For one thing, capital grew much less scarce. Stock and real estate bubbles throughout the 20th and early 21st centuries, the current wave of “stock buybacks,” and the related wave of “taking firms private” have all made plain. For another thing, public revenue became more reliable. And finally, because of the first two developments, corporate chartering itself changed.

As “private” investors became less necessary for the financing of public infrastructure, states began competing with one another for the “franchise tax” revenue that comes by charging a fee for granting corporate charters. This competition took the form of lenient conditions’ being placed on the granting of corporate charters, along with more “manager-friendly,” “small shareholder-unfriendly” bodies of corporate.

The chartering competition, which remains underway, amounts to an arms race, a classic collective action problem, that no state can exit save by “unilateral disarmament.” This is why the race is now called a “race to the bottom.” The bottom is a legal landscape in which nearly all states have unconditional, “general incorporation” statutes, and few states encourage shareholder or stakeholder “activism” of any kind.

The products of this “free incorporation” environment are disturbing. High-powered executives often run firms more for their own benefit than for the benefit of small shareholders, let alone other stakeholders and surrounding communities.

Unaccountable firms impose massive inefficiencies upon the public thanks to the negative externalities actively encouraged by the limited liability regime. All the while, incorporated firms amass more and more capital from fewer and fewer ultra-wealthy interests, growing too large for states to monitor.

The states are too small, too “divided and conquered” to solve these collective action problems. Only their and the public’s authorized collective agent — our federal government — is large and central enough to enable our states to address these challenges and restore the great American tradition of conditioning publicly conferred corporate privilege upon the fulfillment of public purposes.

Enter Warren’s Accountable Capitalism Act. While some, including myself, would like to go further than the act does, many will agree that this legislation takes critical first steps toward realigning our regime of incorporation with its original purposes. Here is how.

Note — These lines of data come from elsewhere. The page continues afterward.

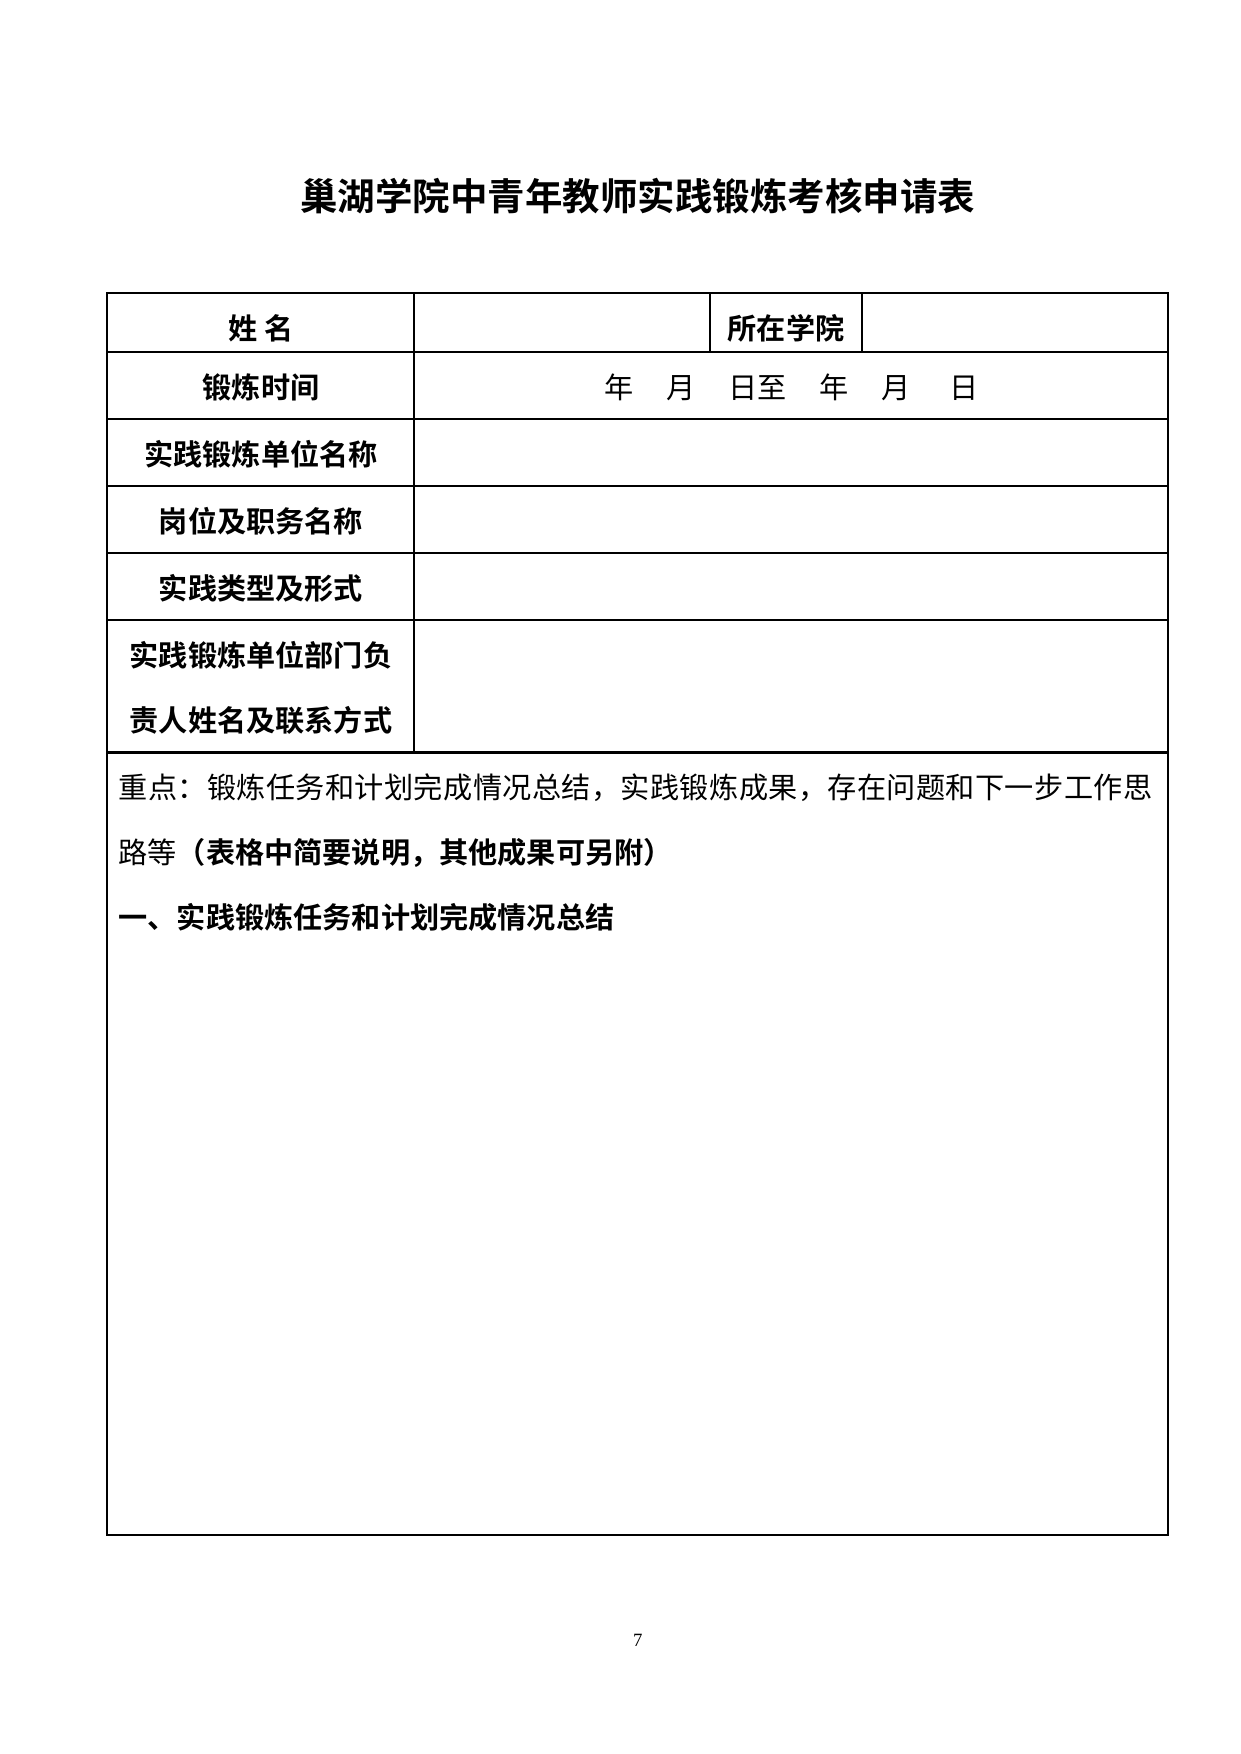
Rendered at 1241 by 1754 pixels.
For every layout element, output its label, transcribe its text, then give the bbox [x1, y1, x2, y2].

table_cell [415, 621, 1167, 751]
table_header 所在学院 [711, 294, 861, 351]
table_cell 实践锻炼单位名称 [108, 420, 413, 485]
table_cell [108, 754, 1167, 1533]
table_cell 实践锻炼单位部门负责人姓名及联系方式 [108, 621, 413, 751]
table_header 姓 名 [108, 294, 413, 351]
table_cell [415, 420, 1167, 485]
table_header [863, 294, 1167, 351]
table_cell [415, 487, 1167, 552]
table_header [415, 294, 709, 351]
table_cell 岗位及职务名称 [108, 487, 413, 552]
table_cell 锻炼时间 [108, 353, 413, 418]
table_cell 实践类型及形式 [108, 554, 413, 619]
text 巢湖学院中青年教师实践锻炼考核申请表 [187, 162, 1087, 227]
table_cell [415, 554, 1167, 619]
table_cell 年 月 日至 年 月 日 [415, 353, 1167, 418]
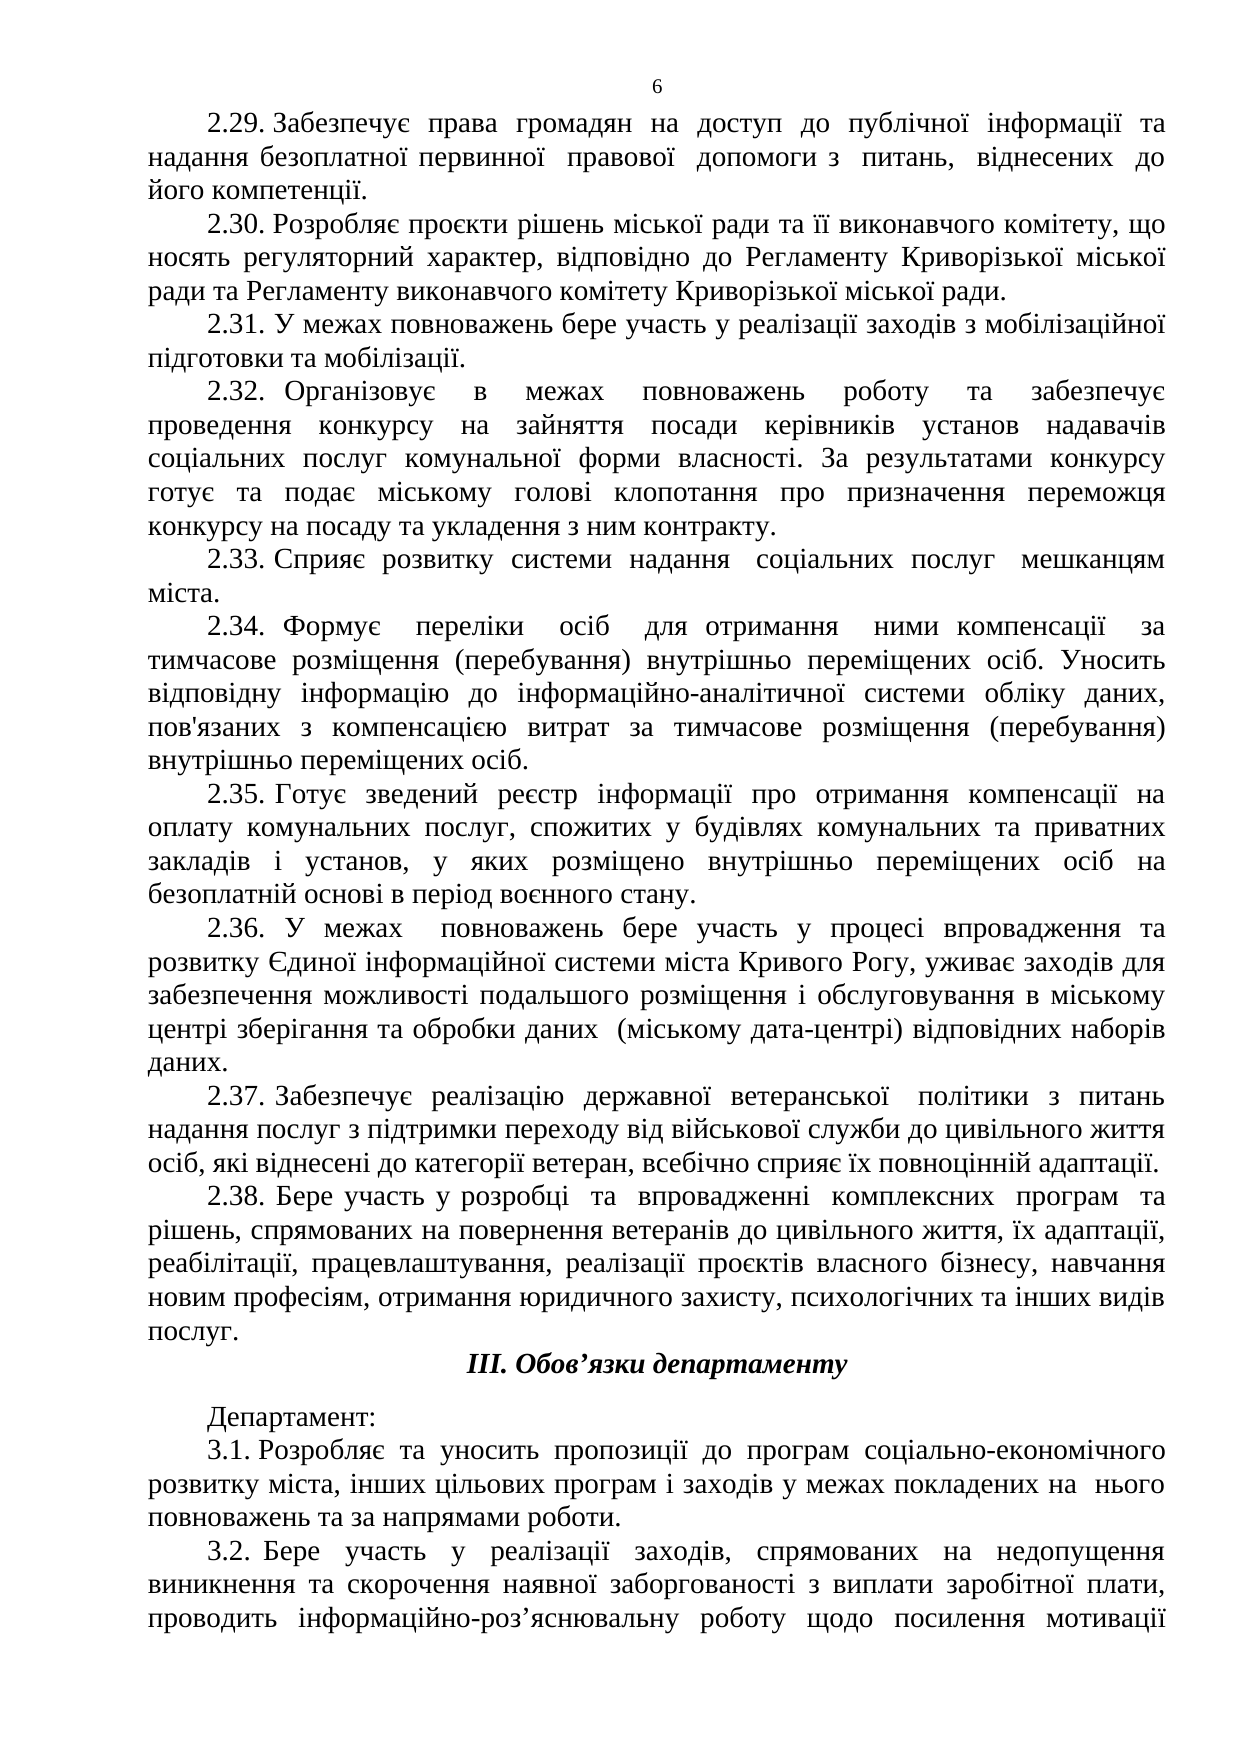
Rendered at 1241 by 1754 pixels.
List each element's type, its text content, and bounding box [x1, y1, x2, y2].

text 2.31. У межах повноважень бере участь у реалізації заходів з мобілізаційної підготовки та мобілізації. [148, 306, 1167, 373]
text 2.29. Забезпечує права громадян на доступ до публічної інформації та надання безоплатної первинної правової допомоги з питань, віднесених до його компетенції. [148, 105, 1167, 206]
text 2.32. Організовує в межах повноважень роботу та забезпечує проведення конкурсу на зайняття посади керівників установ надавачів соціальних послуг комунальної форми власності. За результатами конкурсу готує та подає міському голові клопотання про призначення переможця конкурсу на посаду та укладення з ним контракту. [148, 373, 1167, 541]
text 2.30. Розробляє проєкти рішень міської ради та її виконавчого комітету, що носять регуляторний характер, відповідно до Регламенту Криворізької міської ради та Регламенту виконавчого комітету Криворізької міської ради. [148, 206, 1167, 306]
text ІІІ. Обов’язки департаменту [148, 1346, 1167, 1380]
text 3.1. Розробляє та уносить пропозиції до програм соціально-економічного розвитку міста, інших цільових програм і заходів у межах покладених на нього повноважень та за напрямами роботи. [148, 1432, 1167, 1533]
text 2.35. Готує зведений реєстр інформації про отримання компенсації на оплату комунальних послуг, спожитих у будівлях комунальних та приватних закладів і установ, у яких розміщено внутрішньо переміщених осіб на безоплатній основі в період воєнного стану. [148, 776, 1167, 910]
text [148, 1533, 1167, 1634]
text 2.33. Сприяє розвитку системи надання соціальних послуг мешканцям міста. [148, 541, 1167, 608]
text 2.38. Бере участь у розробці та впровадженні комплексних програм та рішень, спрямованих на повернення ветеранів до цивільного життя, їх адаптації, реабілітації, працевлаштування, реалізації проєктів власного бізнесу, навчання новим професіям, отримання юридичного захисту, психологічних та інших видів послуг. [148, 1178, 1167, 1346]
text 2.37. Забезпечує реалізацію державної ветеранської політики з питань надання послуг з підтримки переходу від військової служби до цивільного життя осіб, які віднесені до категорії ветеран, всебічно сприяє їх повноцінній адаптації. [148, 1078, 1167, 1178]
text Департамент: [148, 1399, 1167, 1432]
text 2.36. У межах повноважень бере участь у процесі впровадження та розвитку Єдиної інформаційної системи міста Кривого Рогу, уживає заходів для забезпечення можливості подальшого розміщення і обслуговування в міському центрі зберігання та обробки даних (міському дата-центрі) відповідних наборів даних. [148, 910, 1167, 1078]
text 2.34. Формує переліки осіб для отримання ними компенсації за тимчасове розміщення (перебування) внутрішньо переміщених осіб. Уносить відповідну інформацію до інформаційно-аналітичної системи обліку даних, пов'язаних з компенсацією витрат за тимчасове розміщення (перебування) внутрішньо переміщених осіб. [148, 608, 1167, 776]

First, by recognizing a new category of very large American corporations called “United States corporations,” which must obtain a federal charter that obligates company directors to consider the interests of all corporate stakeholders, not just mega-shareholders, in their decision-making. This approach derives from the (currently only optional) benefit corporation model adopted by 33 states.

Second, by requiring worker representation on the boards of United States corporations: Every such corporation must ensure that no fewer than 40 percent of its directors are selected by the corporation’s employees. Germany has a similar requirement for large corporations and has seen robust economic growth and wage improvements for decades.

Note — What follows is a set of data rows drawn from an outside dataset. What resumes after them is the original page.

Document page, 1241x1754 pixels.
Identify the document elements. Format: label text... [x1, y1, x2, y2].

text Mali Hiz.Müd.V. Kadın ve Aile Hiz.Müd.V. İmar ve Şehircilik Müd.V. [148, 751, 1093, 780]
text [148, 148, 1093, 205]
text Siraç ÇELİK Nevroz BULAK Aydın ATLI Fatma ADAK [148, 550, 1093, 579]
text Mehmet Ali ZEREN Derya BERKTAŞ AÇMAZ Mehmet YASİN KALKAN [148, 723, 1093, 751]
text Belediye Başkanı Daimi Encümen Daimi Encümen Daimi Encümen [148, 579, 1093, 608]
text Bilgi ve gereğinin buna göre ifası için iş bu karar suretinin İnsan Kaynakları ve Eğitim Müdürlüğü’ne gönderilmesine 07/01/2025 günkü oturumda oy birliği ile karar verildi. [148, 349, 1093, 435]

Third, by imposing restrictions on the sale of company shares by directors and officers of United States corporations — to ensure that decision-makers focus on the long-term interests of all corporate stakeholders rather than on enriching themselves on the basis of short-term gains in their companies’ share prices.

Fourth, by requiring United states corporations to obtain shareholder and board approval for, and publicly to disclose, all political spending — in keeping with a proposal from John Bogle, founder of Vanguard Group.

Lastly, by establishing a process for revoking United States corporations’ charters when they engage in repeated misconduct.

These features will enable state and federal cooperation in taming the nation’s largest incorporated firms, bringing their operations more into line with the original purpose of the corporate form. They will also begin the process of restoring the uniquely pragmatic, quintessentially American mode of partnering the public and private sectors in delivering broadly inclusive, sustainable prosperity to our citizenry.

Let us restore that original contract.

Robert Hockett is the Edward Cornell Professor of Law and professor of public policy at Cornell University, senior counsel at Westwood Capital, and a fellow of the Century Foundation.